Misery Loves Company

Now that Beckett has published a short post about this I’m sort of obliged to write a longer version detailing the Al Kaline debacle.

I don’t chase shortprints but I enjoy looking through them every new release. Very often the photographs there are more interesting and remind me of the variety that we saw in the 1990s. Plus the old players are always an interesting reflection of the kinds of players who still resonate today.

When Series 2 dropped, I did my usual look through. The Andrew McCutchen is awesome but what stopped me was the Al Kaline. I’m looking for good/interesting photos in the short prints. I’m not expecting to see a photo showing the wrong player.

Yup. That’s not Kaline in the photo. How do I know? Because I made this exact mistake with this exact photo only nine months earlier.

I enjoy writing Through the Mail autograph requests but I also refuse to send things through the mail which I don’t want to risk losing—say, for example, a vintage card of Al Kaline. Even though he was such a great signer (typically turning things around under 20 days and often closer to 10) I just refuse to tempt fate with the USPS like that. Instead I created a custom card by searching around around the web for photos I liked and dropping them into a template I had created.
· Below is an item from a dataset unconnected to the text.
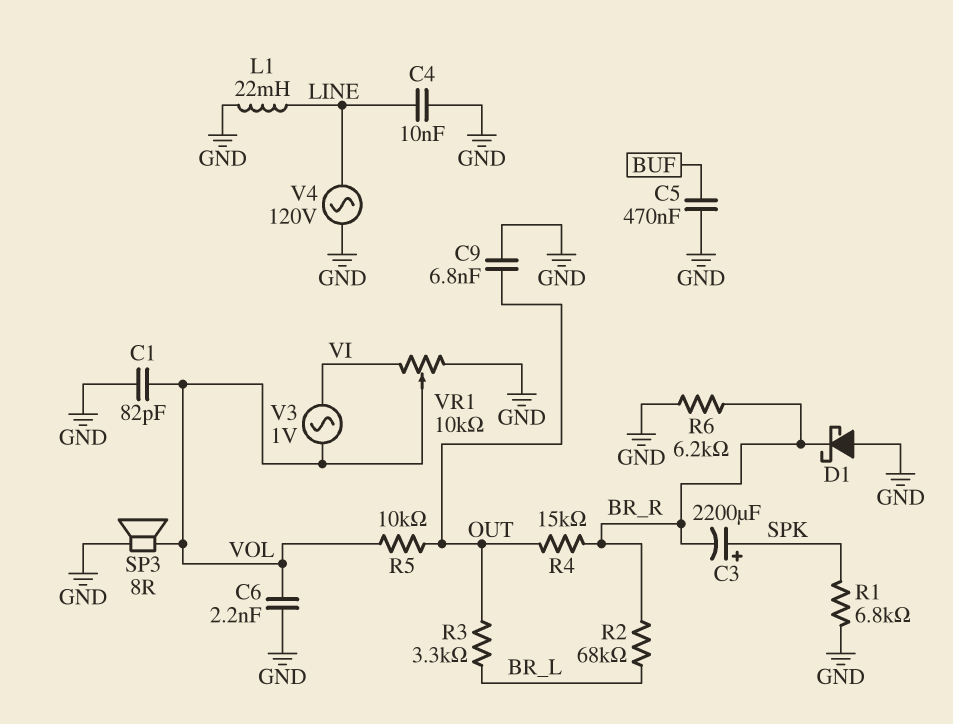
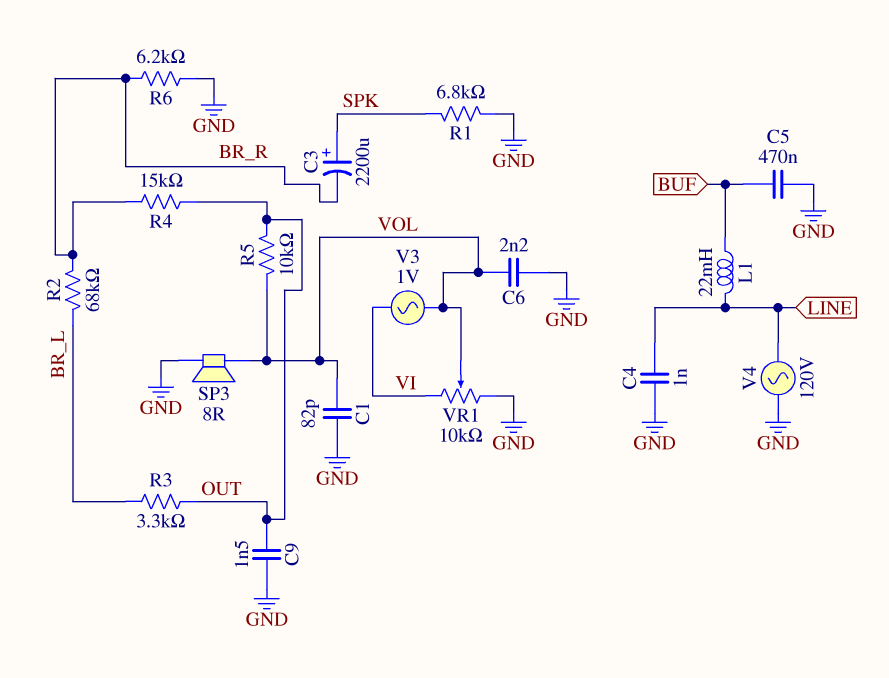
C4: 10nF (GND, LINE) -> 1nF (GND, LINE)
C9: 6.8nF (GND, OUT) -> 1.5nF (GND, OUT)
D1: schottky (A GND, K BR_R) -> none
L1: 22mH (GND, LINE) -> 22mH (BUF, LINE)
Last November I sent a couple custom cards off to Al with a note asking him to keep the extras and hoping he enjoyed them. A week and a half later they came back to me. I was not expecting the result.

Gulp.

At first I was mortified. This is the most embarrassing kind of mistake to make when autograph hunting. Then I double-checked Getty* and confirmed that I’d done my homework. Did I make a mistake. Yes. But it wasn’t through either lack of caring or lack of effort on my part. I hadn’t just grabbed a photo, I’d made sure that multiple places including a somewhat authoritative source had identified the player.

*Note: As of July 17, 2020 Getty has corrected its database to reflect that the photo is actually of Don Demeter.

At this point I became much more comfortable with the humor of the situation. Did I trust Kaline over Getty? Absolutely. So I tossed it onto Twitter so people could laugh at both me and Getty while also hoping that the hive mind could identify who the mystery player was.

Many people—including many Tigers fans—confirmed that they’d always thought this was Kaline as well. Only after realizing that it wasn’t him did the hive mind quickly nominate Don Demeter. Similar build and swing. Same time period. He certainly seemed like the most-likely suspect.

Thankfully, Demeter is great responding to autograph requests as well. I acquired a card of him, wrote a letter explaining the screw up, included one of the customs, and asked him if he could confirm that the photo was indeed him.

While getting the card signed was fun, this was one of the rare autograph returns where the autograph request was always going to be less important than the response to my question. Much to my pleasure and satisfaction, Demeter answered my question and confirmed that it was him.

His response was actually this sketch. It’s pretty conclusive to me and makes a fantastic companion piece to the Kaline and Demeter cards in my autograph binder. I just wish there were a way to submit this to Getty so they can update their database.

As a custom card maker, it’s always somewhat flattering to see Topps select a photo that I’ve already used on a custom. In this case though, as soon as I saw the Kaline short print I started laughing. I recognized the photo instantly and knew exactly what had happened. While I’ve already made peace with my mistake, seeing someone else fall for the same thing just makes me feel even better about it.

While I’m sad that this is sort of a RIP Kaline card for Topps, I’m glad that he didn’t have to deal with being asked to sign it. I would however be thrilled to see someone ask Don Demeter to sign it. That would be awesome.

Author: Nick Vossbrink

Blogging about Photography, Museums, Printing, and Baseball Cards from both Princeton New Jersey and the San Francisco Bay Area. On Twitter as @vossbrink, WordPress at njwv.wordpress.com, and the web at vossbrink.net

7 thoughts on “Misery Loves Company”

  1. Amazing story.

    For a company that so many other companies count on, Getty Images doesn’t seem to have good quality control. Topps ends up looking bad, and they could have done a better job, but this wasn’t primarily their fault.